** INPUT DATA follows **
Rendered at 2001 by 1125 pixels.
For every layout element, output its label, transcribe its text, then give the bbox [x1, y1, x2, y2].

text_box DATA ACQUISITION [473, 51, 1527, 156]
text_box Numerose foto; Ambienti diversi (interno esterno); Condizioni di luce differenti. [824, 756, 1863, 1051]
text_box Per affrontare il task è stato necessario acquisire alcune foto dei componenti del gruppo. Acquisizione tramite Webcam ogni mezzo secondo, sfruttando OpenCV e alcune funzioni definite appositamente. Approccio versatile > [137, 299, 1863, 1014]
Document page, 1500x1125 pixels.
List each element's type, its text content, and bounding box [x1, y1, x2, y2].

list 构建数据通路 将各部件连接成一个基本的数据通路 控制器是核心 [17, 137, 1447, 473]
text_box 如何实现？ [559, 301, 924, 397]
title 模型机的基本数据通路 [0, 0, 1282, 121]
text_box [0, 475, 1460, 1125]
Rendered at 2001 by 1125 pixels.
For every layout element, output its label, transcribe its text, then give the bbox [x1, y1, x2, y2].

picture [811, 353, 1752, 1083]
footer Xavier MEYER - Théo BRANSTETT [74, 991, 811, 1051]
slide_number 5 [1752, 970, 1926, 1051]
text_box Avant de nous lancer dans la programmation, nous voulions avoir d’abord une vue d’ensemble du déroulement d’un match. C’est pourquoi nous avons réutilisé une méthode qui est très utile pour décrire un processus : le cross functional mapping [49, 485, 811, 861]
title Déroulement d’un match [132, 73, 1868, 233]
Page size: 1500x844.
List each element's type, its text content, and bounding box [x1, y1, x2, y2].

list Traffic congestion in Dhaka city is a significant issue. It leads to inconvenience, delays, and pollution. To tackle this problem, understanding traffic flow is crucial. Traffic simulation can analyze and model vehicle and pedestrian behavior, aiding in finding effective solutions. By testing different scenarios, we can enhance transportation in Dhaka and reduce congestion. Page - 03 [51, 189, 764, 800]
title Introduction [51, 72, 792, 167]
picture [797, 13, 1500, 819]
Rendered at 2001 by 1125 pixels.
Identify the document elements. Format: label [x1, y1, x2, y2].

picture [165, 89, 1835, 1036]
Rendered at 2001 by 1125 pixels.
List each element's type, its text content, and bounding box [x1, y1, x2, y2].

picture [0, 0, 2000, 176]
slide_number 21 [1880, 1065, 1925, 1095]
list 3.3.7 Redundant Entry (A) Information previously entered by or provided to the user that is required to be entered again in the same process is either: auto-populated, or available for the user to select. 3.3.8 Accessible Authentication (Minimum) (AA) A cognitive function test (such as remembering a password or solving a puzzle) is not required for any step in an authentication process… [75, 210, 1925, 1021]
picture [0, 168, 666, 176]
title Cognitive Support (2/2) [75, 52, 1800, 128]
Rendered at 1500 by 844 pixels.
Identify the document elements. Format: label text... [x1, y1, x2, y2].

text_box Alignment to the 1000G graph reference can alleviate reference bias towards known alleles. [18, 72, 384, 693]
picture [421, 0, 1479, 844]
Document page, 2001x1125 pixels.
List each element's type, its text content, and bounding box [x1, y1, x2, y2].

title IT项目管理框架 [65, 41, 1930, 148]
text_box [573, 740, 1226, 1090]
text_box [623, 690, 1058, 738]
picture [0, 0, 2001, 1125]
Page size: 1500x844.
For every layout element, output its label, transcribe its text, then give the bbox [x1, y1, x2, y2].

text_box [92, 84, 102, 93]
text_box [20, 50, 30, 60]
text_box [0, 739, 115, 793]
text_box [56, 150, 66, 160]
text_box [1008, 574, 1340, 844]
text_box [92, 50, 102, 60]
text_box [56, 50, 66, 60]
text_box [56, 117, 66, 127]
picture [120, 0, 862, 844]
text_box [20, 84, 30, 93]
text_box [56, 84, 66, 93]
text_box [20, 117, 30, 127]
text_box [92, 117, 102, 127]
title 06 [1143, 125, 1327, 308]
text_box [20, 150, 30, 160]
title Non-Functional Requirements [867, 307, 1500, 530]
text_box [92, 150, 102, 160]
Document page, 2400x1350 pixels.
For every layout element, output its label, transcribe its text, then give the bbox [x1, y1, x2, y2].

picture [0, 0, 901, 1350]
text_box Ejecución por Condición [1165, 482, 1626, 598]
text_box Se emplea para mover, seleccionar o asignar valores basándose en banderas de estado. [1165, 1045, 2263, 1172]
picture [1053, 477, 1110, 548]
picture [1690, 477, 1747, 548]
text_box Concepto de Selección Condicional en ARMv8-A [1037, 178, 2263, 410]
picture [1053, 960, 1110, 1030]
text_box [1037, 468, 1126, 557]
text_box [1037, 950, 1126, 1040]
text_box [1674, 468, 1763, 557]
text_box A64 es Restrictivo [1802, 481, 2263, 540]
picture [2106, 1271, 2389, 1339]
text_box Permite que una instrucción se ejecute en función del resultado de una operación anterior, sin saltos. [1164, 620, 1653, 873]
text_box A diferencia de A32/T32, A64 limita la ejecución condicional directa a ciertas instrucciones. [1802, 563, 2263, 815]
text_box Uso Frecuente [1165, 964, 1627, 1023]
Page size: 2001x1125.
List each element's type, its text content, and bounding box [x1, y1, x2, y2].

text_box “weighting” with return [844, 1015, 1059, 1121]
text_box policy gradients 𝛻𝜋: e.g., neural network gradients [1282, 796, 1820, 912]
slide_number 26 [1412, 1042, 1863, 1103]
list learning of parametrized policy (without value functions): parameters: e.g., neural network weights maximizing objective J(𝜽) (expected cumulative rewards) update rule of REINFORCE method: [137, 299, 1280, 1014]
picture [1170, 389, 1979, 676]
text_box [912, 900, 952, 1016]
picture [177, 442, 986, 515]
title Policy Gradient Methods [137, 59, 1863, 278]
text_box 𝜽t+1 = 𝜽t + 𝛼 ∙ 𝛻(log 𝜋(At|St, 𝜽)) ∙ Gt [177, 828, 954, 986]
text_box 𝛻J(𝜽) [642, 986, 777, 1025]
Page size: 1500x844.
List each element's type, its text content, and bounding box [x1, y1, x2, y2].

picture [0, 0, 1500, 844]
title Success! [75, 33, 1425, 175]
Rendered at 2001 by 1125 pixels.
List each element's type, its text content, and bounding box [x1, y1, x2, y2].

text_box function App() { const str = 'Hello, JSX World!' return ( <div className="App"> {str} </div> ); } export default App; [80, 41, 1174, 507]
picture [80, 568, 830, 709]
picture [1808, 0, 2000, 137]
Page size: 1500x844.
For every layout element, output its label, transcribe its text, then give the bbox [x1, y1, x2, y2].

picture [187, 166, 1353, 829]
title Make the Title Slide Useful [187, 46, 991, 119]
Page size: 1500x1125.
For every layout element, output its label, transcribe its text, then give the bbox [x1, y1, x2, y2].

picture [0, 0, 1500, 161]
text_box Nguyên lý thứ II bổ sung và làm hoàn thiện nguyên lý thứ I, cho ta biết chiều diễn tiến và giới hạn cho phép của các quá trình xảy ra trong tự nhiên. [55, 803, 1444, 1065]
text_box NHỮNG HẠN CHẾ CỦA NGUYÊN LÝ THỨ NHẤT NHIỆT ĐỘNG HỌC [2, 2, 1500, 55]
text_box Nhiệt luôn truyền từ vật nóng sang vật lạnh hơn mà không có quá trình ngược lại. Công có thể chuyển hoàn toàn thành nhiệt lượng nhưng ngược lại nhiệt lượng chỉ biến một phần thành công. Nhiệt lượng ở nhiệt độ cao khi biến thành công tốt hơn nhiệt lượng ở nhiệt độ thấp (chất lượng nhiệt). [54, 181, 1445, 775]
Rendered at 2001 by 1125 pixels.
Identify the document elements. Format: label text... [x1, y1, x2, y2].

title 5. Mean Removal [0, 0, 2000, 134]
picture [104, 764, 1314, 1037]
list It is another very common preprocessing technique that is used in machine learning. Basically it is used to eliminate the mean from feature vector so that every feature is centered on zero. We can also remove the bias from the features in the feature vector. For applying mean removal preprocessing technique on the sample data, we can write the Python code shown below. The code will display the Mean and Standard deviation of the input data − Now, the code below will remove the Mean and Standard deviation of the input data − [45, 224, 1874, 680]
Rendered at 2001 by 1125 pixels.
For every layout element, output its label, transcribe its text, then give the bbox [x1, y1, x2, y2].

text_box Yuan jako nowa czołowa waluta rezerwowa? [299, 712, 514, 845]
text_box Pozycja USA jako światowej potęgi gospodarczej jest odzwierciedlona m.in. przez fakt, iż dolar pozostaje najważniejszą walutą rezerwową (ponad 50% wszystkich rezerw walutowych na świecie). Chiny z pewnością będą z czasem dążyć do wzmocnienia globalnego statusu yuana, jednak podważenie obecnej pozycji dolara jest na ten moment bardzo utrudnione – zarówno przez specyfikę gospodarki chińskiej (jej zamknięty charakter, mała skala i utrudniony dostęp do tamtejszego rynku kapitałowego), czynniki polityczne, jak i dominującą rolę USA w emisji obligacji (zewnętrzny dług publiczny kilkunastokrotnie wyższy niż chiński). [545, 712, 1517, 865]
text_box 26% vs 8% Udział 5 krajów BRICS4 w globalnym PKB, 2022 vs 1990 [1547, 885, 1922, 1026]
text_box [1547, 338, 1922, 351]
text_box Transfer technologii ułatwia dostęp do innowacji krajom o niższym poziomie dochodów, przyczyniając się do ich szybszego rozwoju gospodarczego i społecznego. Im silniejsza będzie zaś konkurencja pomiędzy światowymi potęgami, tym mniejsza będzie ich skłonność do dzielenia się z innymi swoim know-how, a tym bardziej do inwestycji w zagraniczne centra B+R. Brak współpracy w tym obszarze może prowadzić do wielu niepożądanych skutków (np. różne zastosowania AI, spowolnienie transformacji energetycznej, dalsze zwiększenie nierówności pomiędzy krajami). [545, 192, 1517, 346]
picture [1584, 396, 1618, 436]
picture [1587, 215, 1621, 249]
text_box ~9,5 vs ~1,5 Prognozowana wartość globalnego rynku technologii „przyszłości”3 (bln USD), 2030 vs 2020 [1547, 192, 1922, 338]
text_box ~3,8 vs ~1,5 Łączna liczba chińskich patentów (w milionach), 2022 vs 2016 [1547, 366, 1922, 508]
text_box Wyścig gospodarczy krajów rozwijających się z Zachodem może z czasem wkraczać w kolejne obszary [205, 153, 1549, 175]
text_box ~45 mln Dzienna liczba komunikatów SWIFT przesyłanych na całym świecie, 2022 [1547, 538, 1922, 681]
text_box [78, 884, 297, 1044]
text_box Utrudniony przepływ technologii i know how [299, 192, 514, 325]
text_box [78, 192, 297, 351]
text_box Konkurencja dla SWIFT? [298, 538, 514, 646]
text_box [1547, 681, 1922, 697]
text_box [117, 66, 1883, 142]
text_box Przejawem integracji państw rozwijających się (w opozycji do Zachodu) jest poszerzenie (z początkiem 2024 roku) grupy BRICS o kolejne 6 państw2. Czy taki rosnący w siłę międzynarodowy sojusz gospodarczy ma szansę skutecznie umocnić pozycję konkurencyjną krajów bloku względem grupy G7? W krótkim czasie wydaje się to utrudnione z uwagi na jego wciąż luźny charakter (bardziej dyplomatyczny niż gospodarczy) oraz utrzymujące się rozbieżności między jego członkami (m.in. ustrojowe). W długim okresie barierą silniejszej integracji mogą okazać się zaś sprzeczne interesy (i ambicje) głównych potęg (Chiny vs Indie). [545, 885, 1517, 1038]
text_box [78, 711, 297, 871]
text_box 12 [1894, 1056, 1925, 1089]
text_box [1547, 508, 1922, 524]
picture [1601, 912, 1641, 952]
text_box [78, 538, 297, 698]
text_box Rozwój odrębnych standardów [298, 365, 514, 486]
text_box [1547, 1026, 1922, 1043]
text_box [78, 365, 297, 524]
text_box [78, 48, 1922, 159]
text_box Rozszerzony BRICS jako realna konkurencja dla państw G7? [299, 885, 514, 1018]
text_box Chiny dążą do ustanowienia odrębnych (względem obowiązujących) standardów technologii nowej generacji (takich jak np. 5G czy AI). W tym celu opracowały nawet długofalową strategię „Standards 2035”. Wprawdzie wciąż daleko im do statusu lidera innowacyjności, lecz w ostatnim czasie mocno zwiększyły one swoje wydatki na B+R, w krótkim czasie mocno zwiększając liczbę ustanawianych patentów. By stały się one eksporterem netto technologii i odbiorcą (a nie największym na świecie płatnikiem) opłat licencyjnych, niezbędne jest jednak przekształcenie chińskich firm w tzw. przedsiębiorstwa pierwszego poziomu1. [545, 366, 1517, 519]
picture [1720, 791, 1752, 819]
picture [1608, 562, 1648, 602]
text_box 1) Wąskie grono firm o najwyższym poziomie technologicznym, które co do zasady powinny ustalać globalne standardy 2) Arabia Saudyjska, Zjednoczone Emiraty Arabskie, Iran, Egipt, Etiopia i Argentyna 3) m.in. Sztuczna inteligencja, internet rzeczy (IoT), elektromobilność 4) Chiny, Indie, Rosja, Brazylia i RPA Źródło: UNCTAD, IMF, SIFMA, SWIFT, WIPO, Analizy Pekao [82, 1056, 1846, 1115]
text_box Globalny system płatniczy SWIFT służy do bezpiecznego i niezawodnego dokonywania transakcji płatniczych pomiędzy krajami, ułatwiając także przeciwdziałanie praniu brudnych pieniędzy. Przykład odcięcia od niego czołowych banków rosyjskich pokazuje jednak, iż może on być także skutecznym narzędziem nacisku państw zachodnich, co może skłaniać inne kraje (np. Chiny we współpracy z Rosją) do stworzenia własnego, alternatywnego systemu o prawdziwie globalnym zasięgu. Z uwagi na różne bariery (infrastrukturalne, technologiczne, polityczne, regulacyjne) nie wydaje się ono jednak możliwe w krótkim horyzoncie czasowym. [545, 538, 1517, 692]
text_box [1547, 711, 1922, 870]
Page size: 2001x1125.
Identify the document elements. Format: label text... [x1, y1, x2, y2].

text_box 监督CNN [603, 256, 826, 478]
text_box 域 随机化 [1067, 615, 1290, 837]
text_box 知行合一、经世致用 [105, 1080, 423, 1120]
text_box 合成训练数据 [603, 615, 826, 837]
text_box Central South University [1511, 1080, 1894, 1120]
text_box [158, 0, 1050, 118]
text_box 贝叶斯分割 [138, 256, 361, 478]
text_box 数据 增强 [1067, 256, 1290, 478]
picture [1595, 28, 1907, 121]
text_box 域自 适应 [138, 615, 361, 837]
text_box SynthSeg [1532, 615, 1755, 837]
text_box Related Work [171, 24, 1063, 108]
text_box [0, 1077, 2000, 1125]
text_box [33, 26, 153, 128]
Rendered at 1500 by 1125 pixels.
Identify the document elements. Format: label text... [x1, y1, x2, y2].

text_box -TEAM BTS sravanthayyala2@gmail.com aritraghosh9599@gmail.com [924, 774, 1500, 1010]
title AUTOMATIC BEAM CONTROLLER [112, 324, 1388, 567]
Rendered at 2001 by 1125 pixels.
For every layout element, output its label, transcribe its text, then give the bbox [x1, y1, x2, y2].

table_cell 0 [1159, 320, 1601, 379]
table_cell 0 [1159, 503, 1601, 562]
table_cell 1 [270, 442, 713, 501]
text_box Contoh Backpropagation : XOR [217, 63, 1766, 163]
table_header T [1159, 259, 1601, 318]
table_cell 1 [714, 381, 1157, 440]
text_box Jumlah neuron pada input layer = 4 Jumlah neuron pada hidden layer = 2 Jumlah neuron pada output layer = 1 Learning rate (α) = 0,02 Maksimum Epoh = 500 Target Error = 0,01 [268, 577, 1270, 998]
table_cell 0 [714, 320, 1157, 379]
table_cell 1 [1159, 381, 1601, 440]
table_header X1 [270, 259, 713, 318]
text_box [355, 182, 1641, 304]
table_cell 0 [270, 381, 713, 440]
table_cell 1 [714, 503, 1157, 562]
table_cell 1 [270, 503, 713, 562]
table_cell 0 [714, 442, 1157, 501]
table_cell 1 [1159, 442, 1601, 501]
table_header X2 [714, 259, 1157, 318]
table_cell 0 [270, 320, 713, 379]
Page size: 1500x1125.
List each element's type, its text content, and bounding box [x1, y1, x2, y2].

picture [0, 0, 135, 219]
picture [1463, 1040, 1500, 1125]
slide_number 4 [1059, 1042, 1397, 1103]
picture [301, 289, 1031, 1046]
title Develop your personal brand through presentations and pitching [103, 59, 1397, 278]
** End of INPUT DATA **
▶ EXERCISE REQUIREMENTS
Retype exactly the lines of the data above, starting at its first line and finishing with the line that has "Document page, 1500x1125 pixels." in it.

▶ EXPECTED OUTPUT
Rendered at 2001 by 1125 pixels.
For every layout element, output its label, transcribe its text, then give the bbox [x1, y1, x2, y2].

text_box DATA ACQUISITION [473, 51, 1527, 156]
text_box Numerose foto; Ambienti diversi (interno esterno); Condizioni di luce differenti. [824, 756, 1863, 1051]
text_box Per affrontare il task è stato necessario acquisire alcune foto dei componenti del gruppo. Acquisizione tramite Webcam ogni mezzo secondo, sfruttando OpenCV e alcune funzioni definite appositamente. Approccio versatile > [137, 299, 1863, 1014]
Document page, 1500x1125 pixels.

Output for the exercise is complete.